According to a report by Milano Finanza, Malaysia’s Petronas Lubricants International (PLI), a subsidiary of Malaysia’s state-owned oil and gas company, could potentially present a rival offer to buy a majority stake in Versalis, the chemicals unit of Italian oil and gas major Eni SpA. Eni has previously said it is looking for a partner to help it run Versalis as it shifts its focus increasingly to the core business of finding oil and gas.
Last December, it was announced that Eni was in negotiations with SK Capital, a private investment firm headquartered in New York, which also owns TPC Group Inc., a leading producer of value-added products derived from niche petrochemical raw materials such as C4 hydrocarbons.
Eni will make a decision on whether to strike a deal with SK Capital within a week, Milano Finanza said. Eni announced last month that it had chosen SK Capital, among other bidders, as the unit’s potential buyer.
A statement by Eni CEO Claudio Descalzi made in early April, however, was enough to draw interest to its chemicals subsidiary. The executive was cited as saying he had three or four weeks to negotiate the financial terms with the U.S. fund. No deal would be signed unless financial guarantees were offered, he added.

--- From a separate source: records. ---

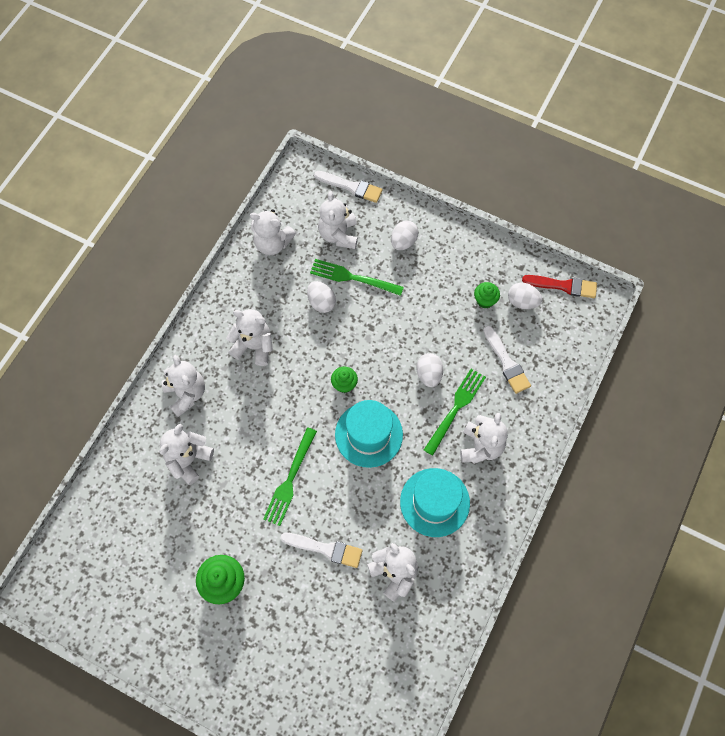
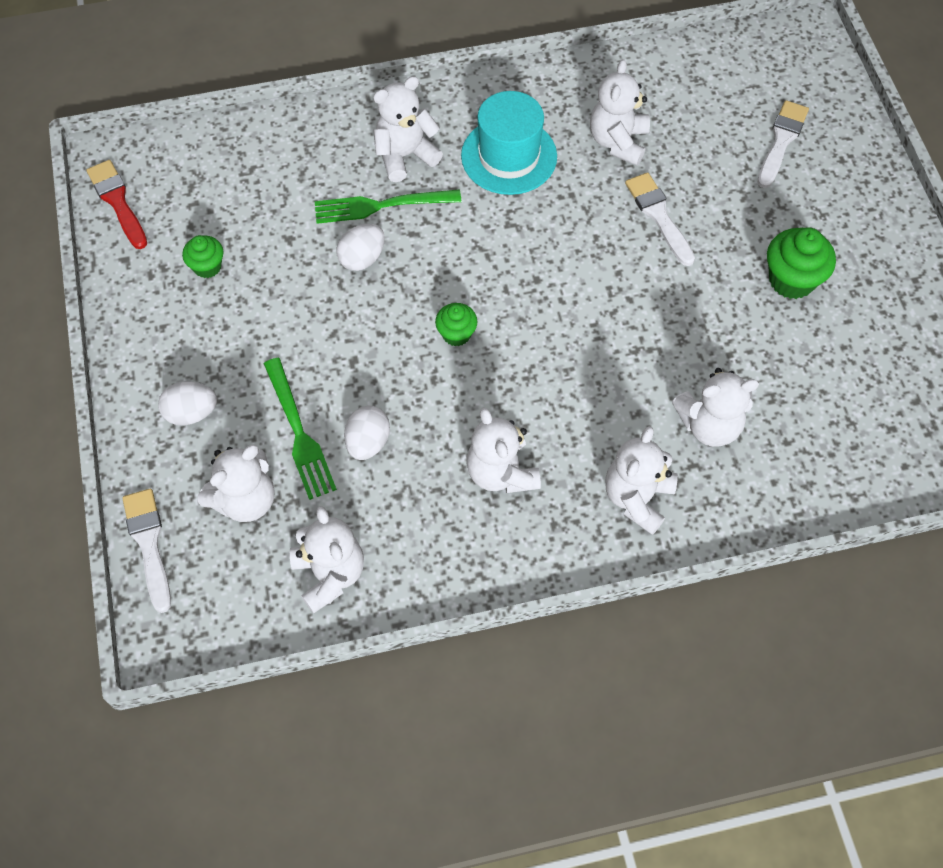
camera: 130 degrees left, 5 degrees down
green fork [263,427,317,526] -> none
turquoise hat [335,400,403,468] -> none
white brush [483,326,531,394] -> white brush moved to [758,100,809,188]
white egg [508,283,542,309] -> none

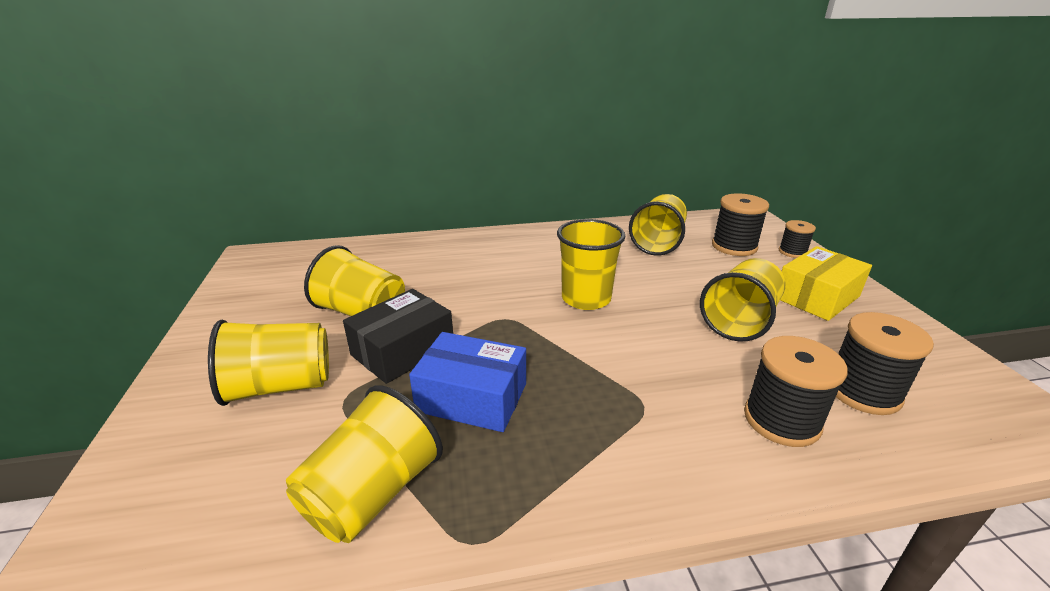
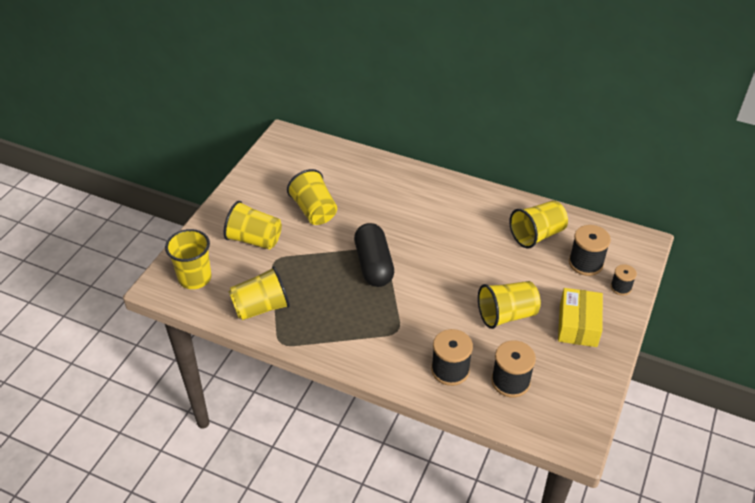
camera: 35 degrees right, 15 degrees up
black box [343,289,453,384] -> none
blue box [409,332,526,432] -> none
yellow cup [557,219,625,310] -> yellow cup moved to [165,229,212,289]
yellow box [780,246,872,321] -> yellow box turned 75 degrees counterclockwise [558,288,603,347]
none -> black capsule [354,223,394,287]

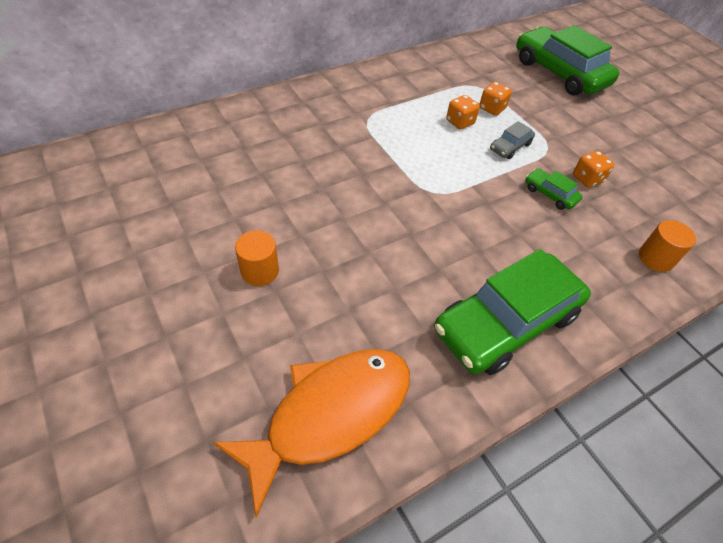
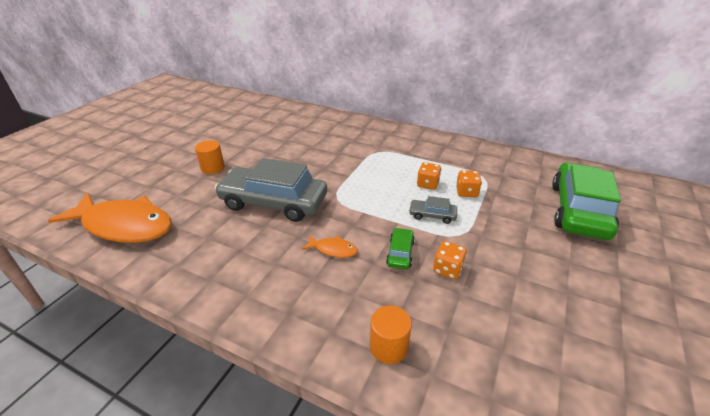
camera: 60 degrees right, 15 degrees down
green car [434,249,591,375] -> none
none -> grey car [215,158,327,222]
none -> orange fish [302,235,358,258]

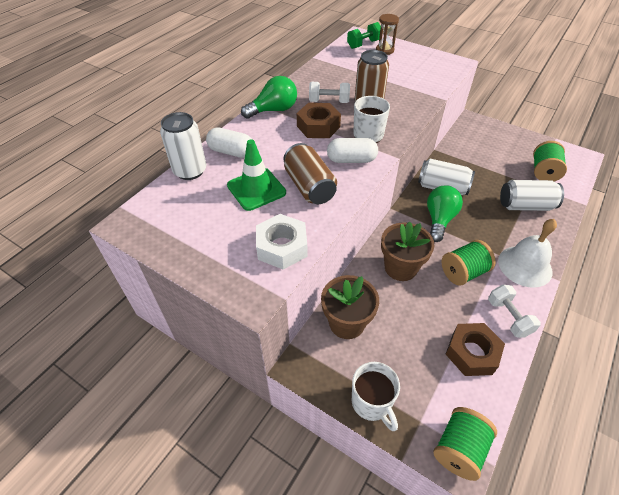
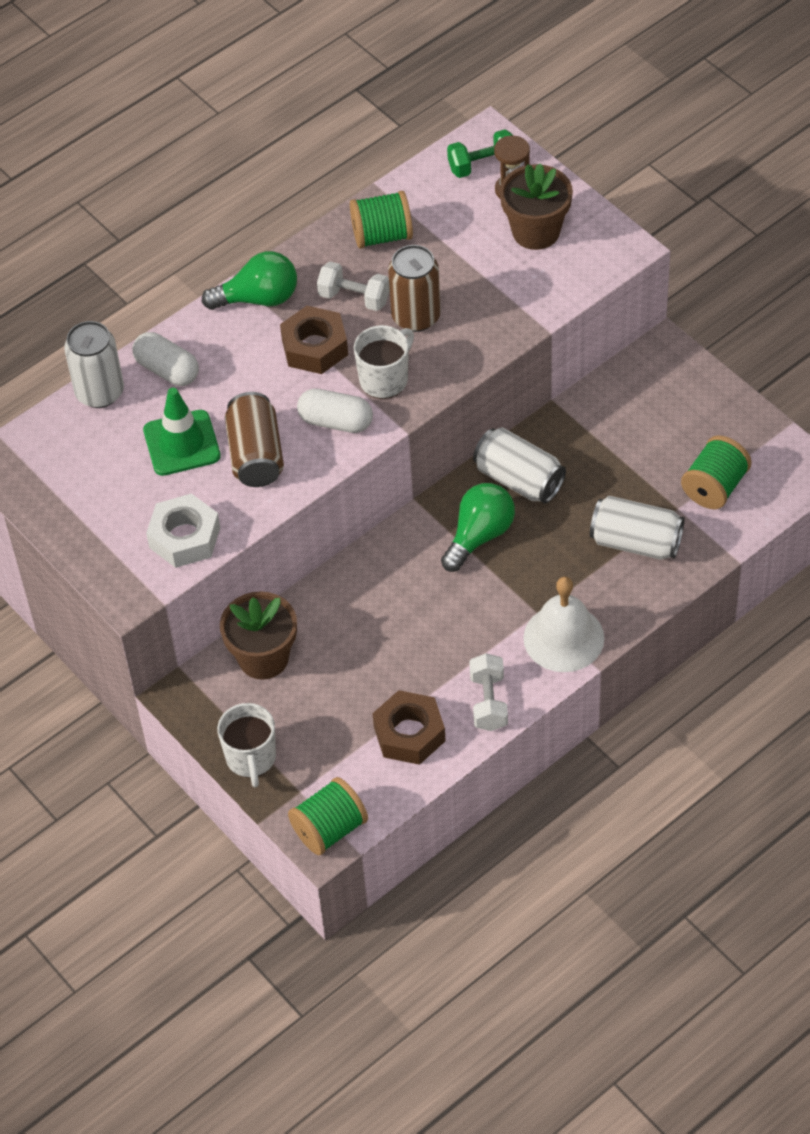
camera: 20 degrees right, 5 degrees up
brown flower pot [381,222,434,281] -> brown flower pot moved to [500,163,573,250]
green spool [441,240,496,286] -> green spool moved to [350,191,413,249]

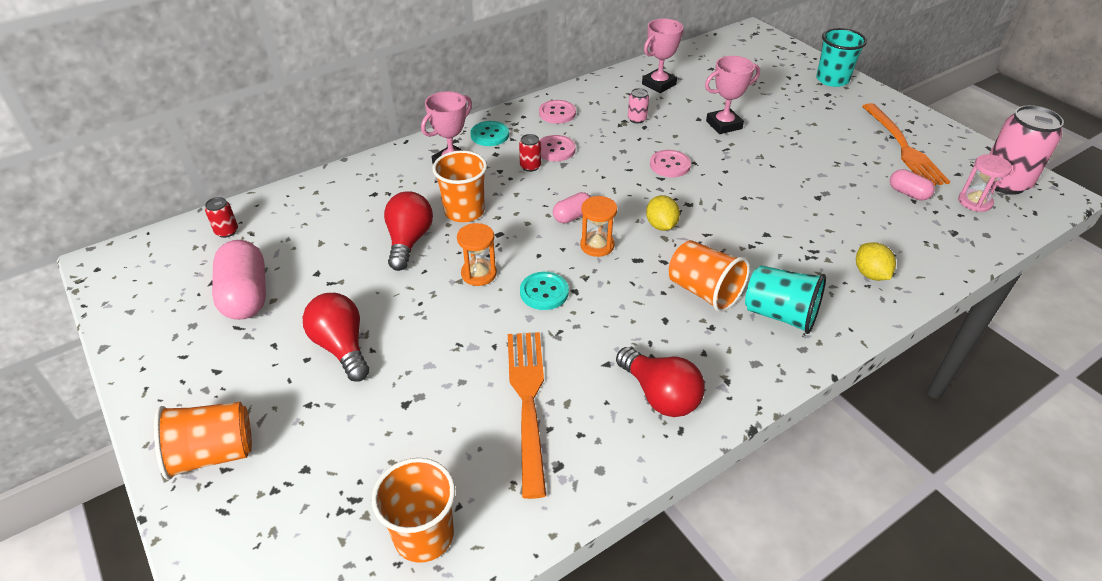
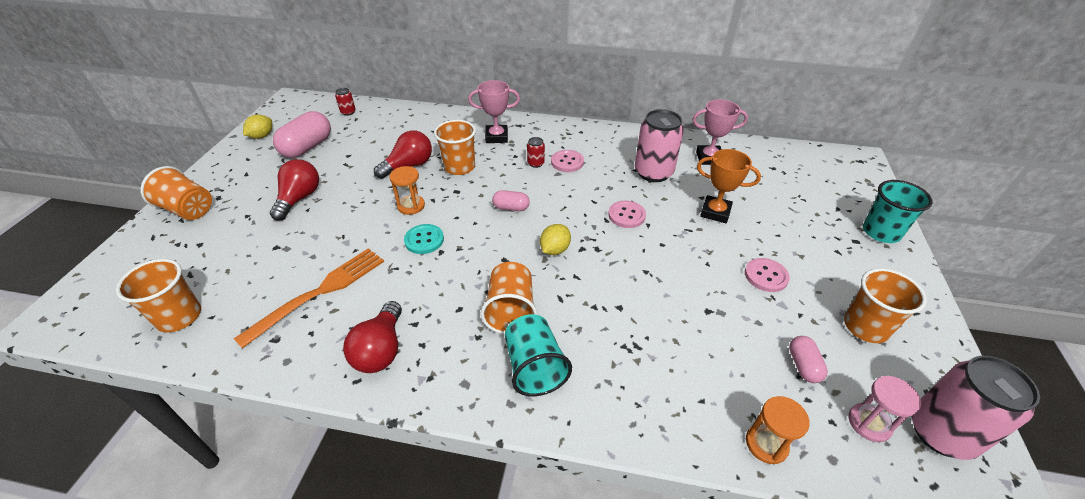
camera: 45 degrees right, 0 degrees up
turquoise button [470,121,509,146] -> none
pink button [539,100,576,124] -> pink button moved to [745,258,790,292]
orange hourglass [580,196,617,257] -> orange hourglass moved to [746,396,810,464]
pink can [628,88,649,124] -> pink can [635,109,684,182], size x2.26
pink trophy [705,56,760,134] -> orange trophy [697,149,761,223]
yellow lemon [856,242,896,281] -> yellow lemon moved to [243,114,272,139]
orange fork [862,103,950,186] -> orange cup [844,268,927,343]

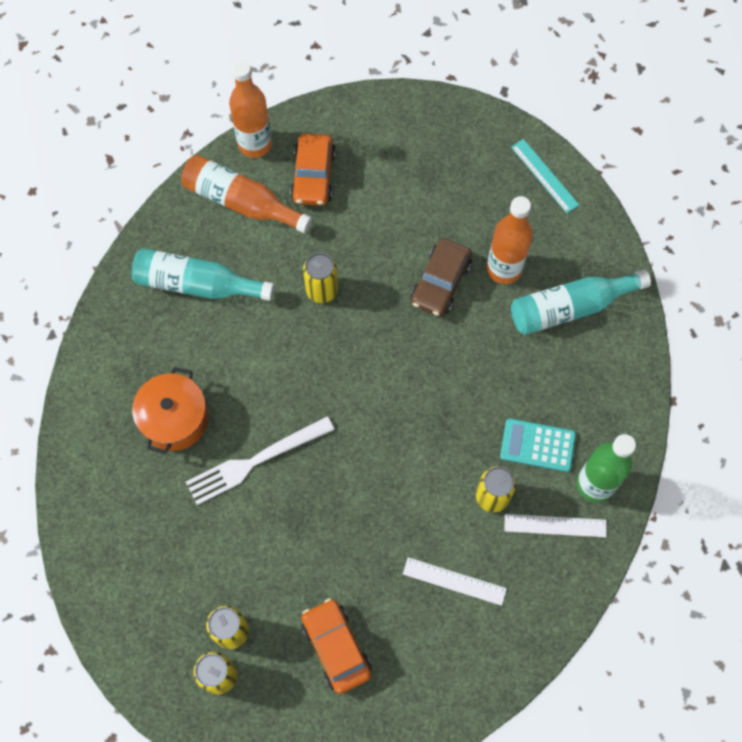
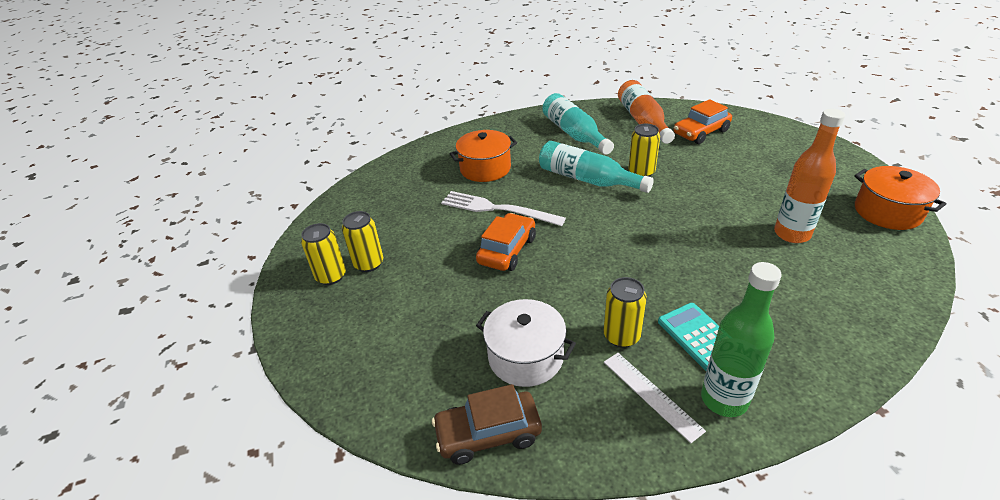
camera: 55 degrees right, 30 degrees down
orange bottle [229,60,272,158] -> none
orange car [302,598,372,694] -> orange car moved to [476,213,536,271]
white ruler [403,557,507,606] -> white pot [476,299,576,387]
brown car [411,238,472,316] -> brown car moved to [432,384,542,465]
turquoise ruler [511,139,579,213] -> orange pot [854,166,946,230]
turquoise bottle [511,270,651,335] -> turquoise bottle moved to [539,141,654,193]

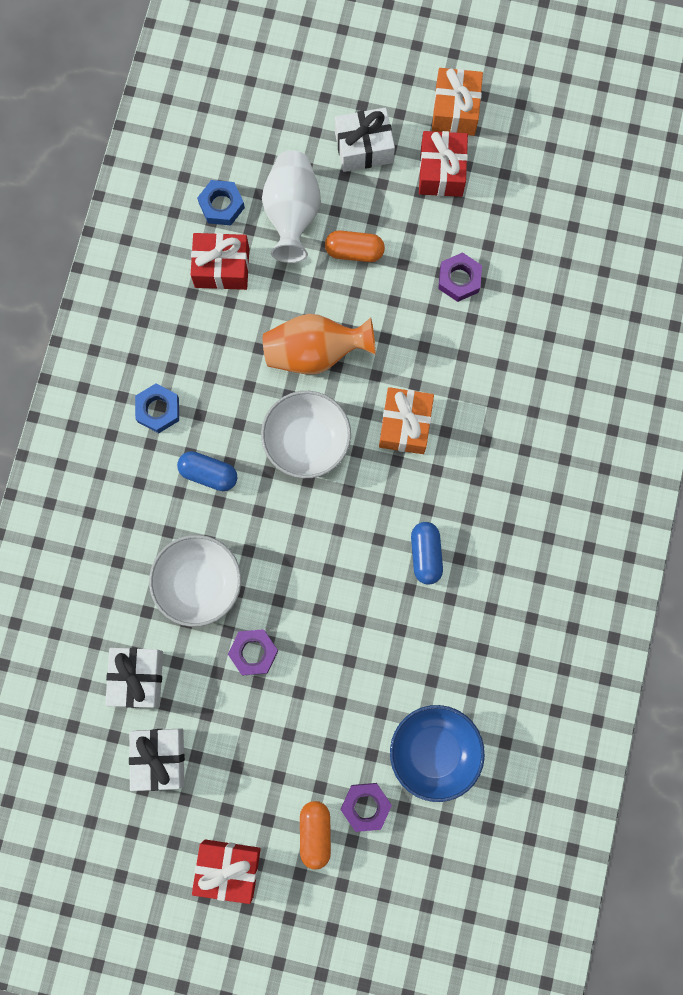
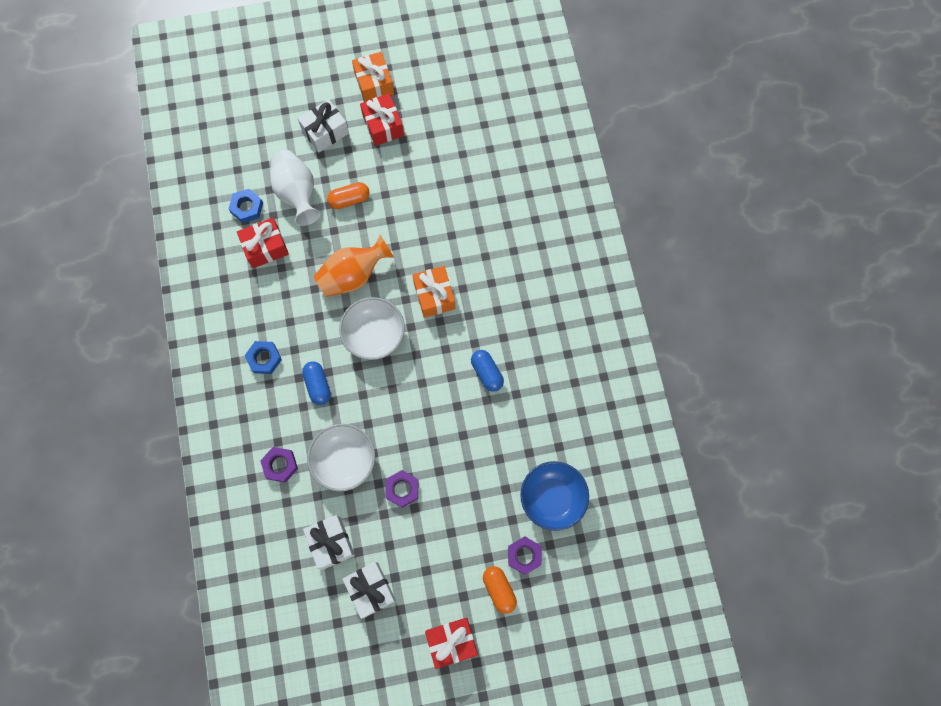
camera: 25 degrees left, 5 degrees down
blue capsule [177,451,237,491] -> blue capsule turned 75 degrees clockwise [302,362,331,405]
purple nut [438,252,482,302] -> purple nut moved to [260,447,298,483]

Giuseppe D’Arrigo, the new CEO of Petronas Lubricants, does not exclude a potential interest in the chemicals sector now that the company has set aside its initial public offering (IPO) to focus on international expansion and seek two-fold growth of its European business, Milano Finanza said.
The daily cited D’Arrigo as saying Petronas would explore its options regarding Versalis.